Kevin O’Connor is the co-founder with Dwight Merriman of DoubleClick in 1995 and was its CEO until he resigned in 2001, moved to California and focused on family life and venture capital. He’s currently chairman of a VC fund for early-stage startups primarily outside the Silicon Valley orbit called ScOp (rhymes with “top”), which stands for “Scalable Opportunities.” Kevin’s start-up Graphiq, a research and infographic engine that started life as FindtheBest, was acquired by Amazon in 2017.

Growing up in Michigan — as Kevin tells Jill & Marty in this poignant episode — he always knew he wanted to be an inventor and followed that passion the U of M, where he founded his first company, I.C.C. A tool for linking PCs to mainframes, I.C.C. was acquired by the Atlanta-based D.C.A. in 1992, and O’Connor moved to the Atlanta area. In 1995, he co-founded what was originally called Internet Advertising Network with Dwight Merriman, having identified the idea in part through a structured brainstorming technique outlined in his 2003 book The Map of Innovation: Creating Something Out of Nothing.

Flipping from a subscription aggregator to a publisher aggregator, sparked by Merriman’s observation that media is worth more than subs, DoubleClick eventually merged with a sales team from the pioneering B2B agency Poppe Tyson led by David Carlick — and the reps-and-tech model of the early DoubleClick was born, along with its name. Eventually buying its way out from under its agency umbrella, the company chose to sell its tech directly to publishers after a pointed request from the Wall Street Journal, which wanted the ad server but not the feet-on-the-street.

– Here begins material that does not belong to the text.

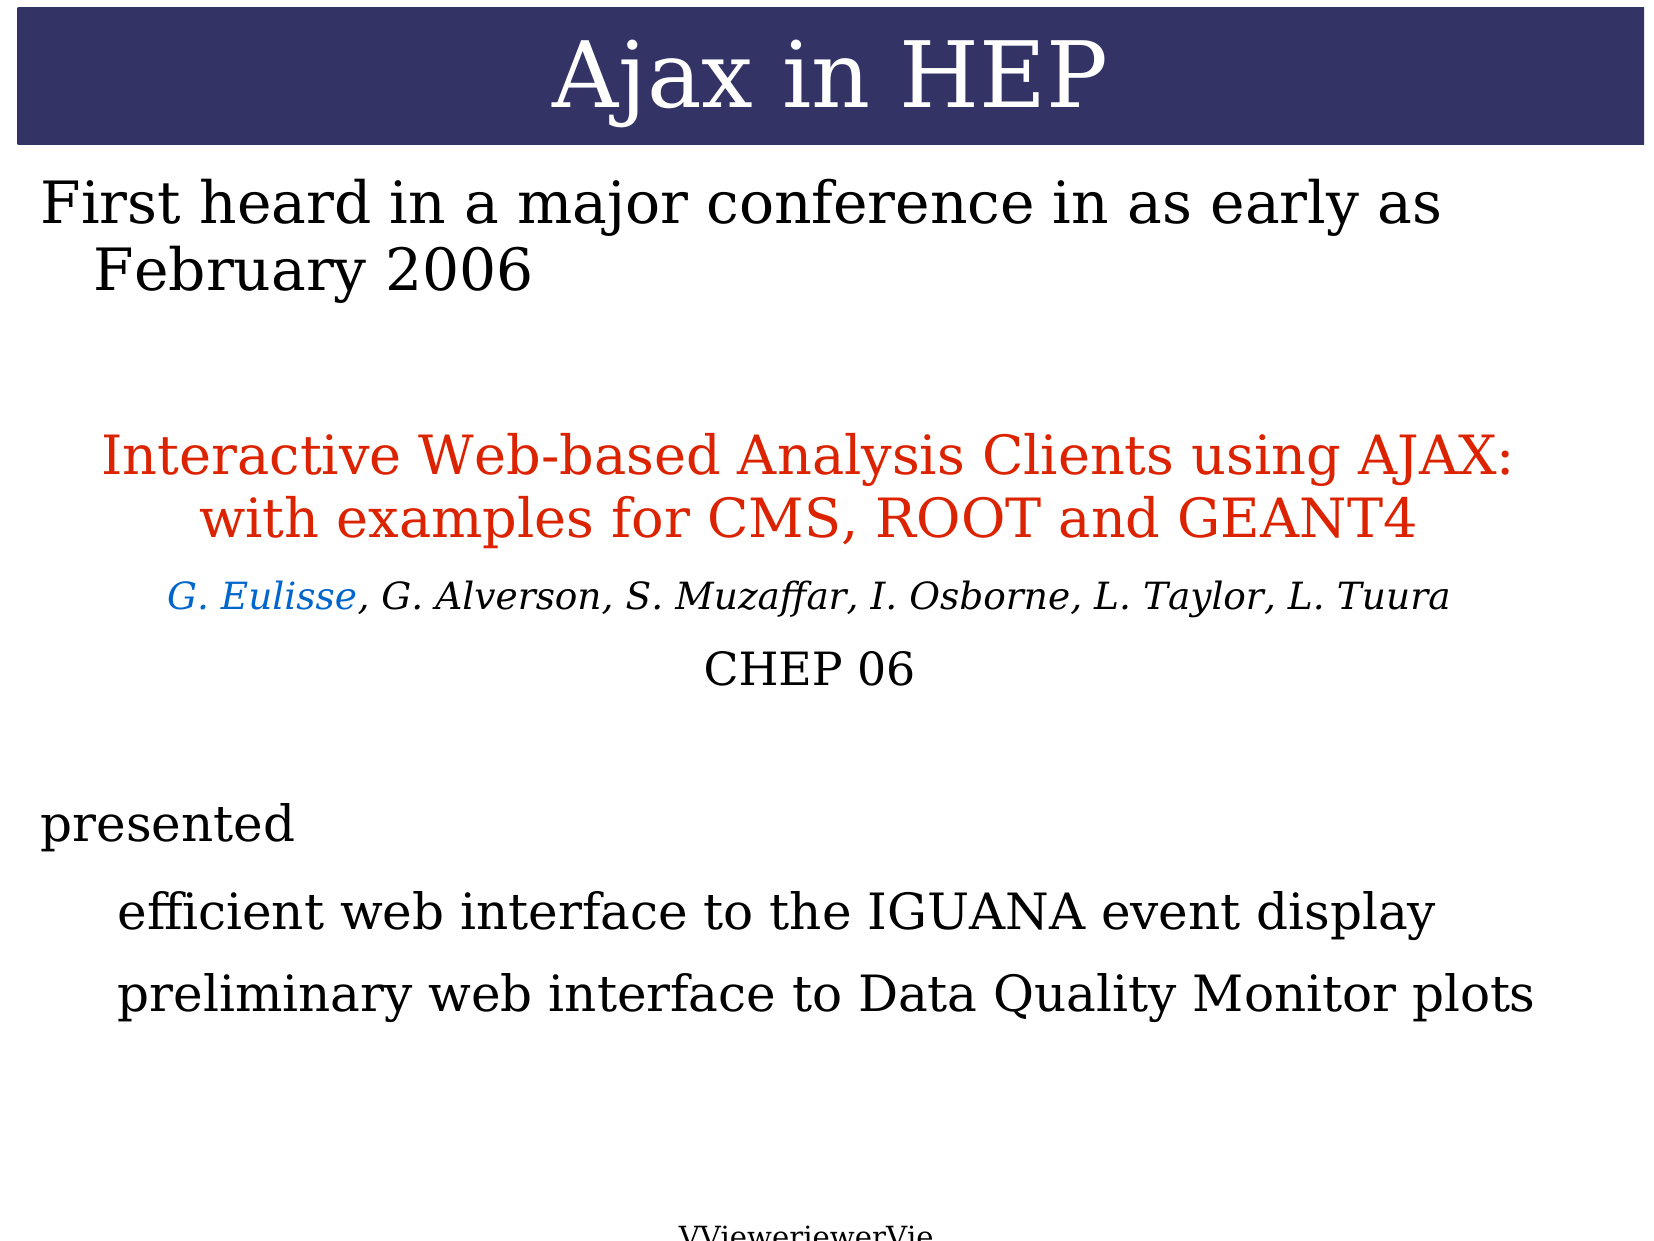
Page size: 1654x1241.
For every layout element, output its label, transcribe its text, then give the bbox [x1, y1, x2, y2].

Kevin walks Jill & Marty through the spectacular growth of the late 1990’s, when the company added 2-3 new people every day, going public on the NASDAQ in 1998. Legendary parties included one with a “Willy Wonka” theme and another with high-walkers on stilts; most are lost in the mists of the go-go era. Acquisitions of on-premise ad server competitor NetGravity and offline data co-op Abacus followed, the latter of which came under fire from privacy advocates in an early preview of the public scrutiny greeting providers today.

A stream of scrutiny and the toll of a couple of decades of “hundred-hour weeks” gave Kevin an acute desire to get out of the line of sight and find somewhere “where the weather matched my clothes.” He left DoubleClick in 2001 after the dot-com crash and moved to California. He lives in Santa Barbara and Telluride and — as this episode shows — continues to look back with wry fondness on his years at the original ad-tech unicorn: DoubleClick.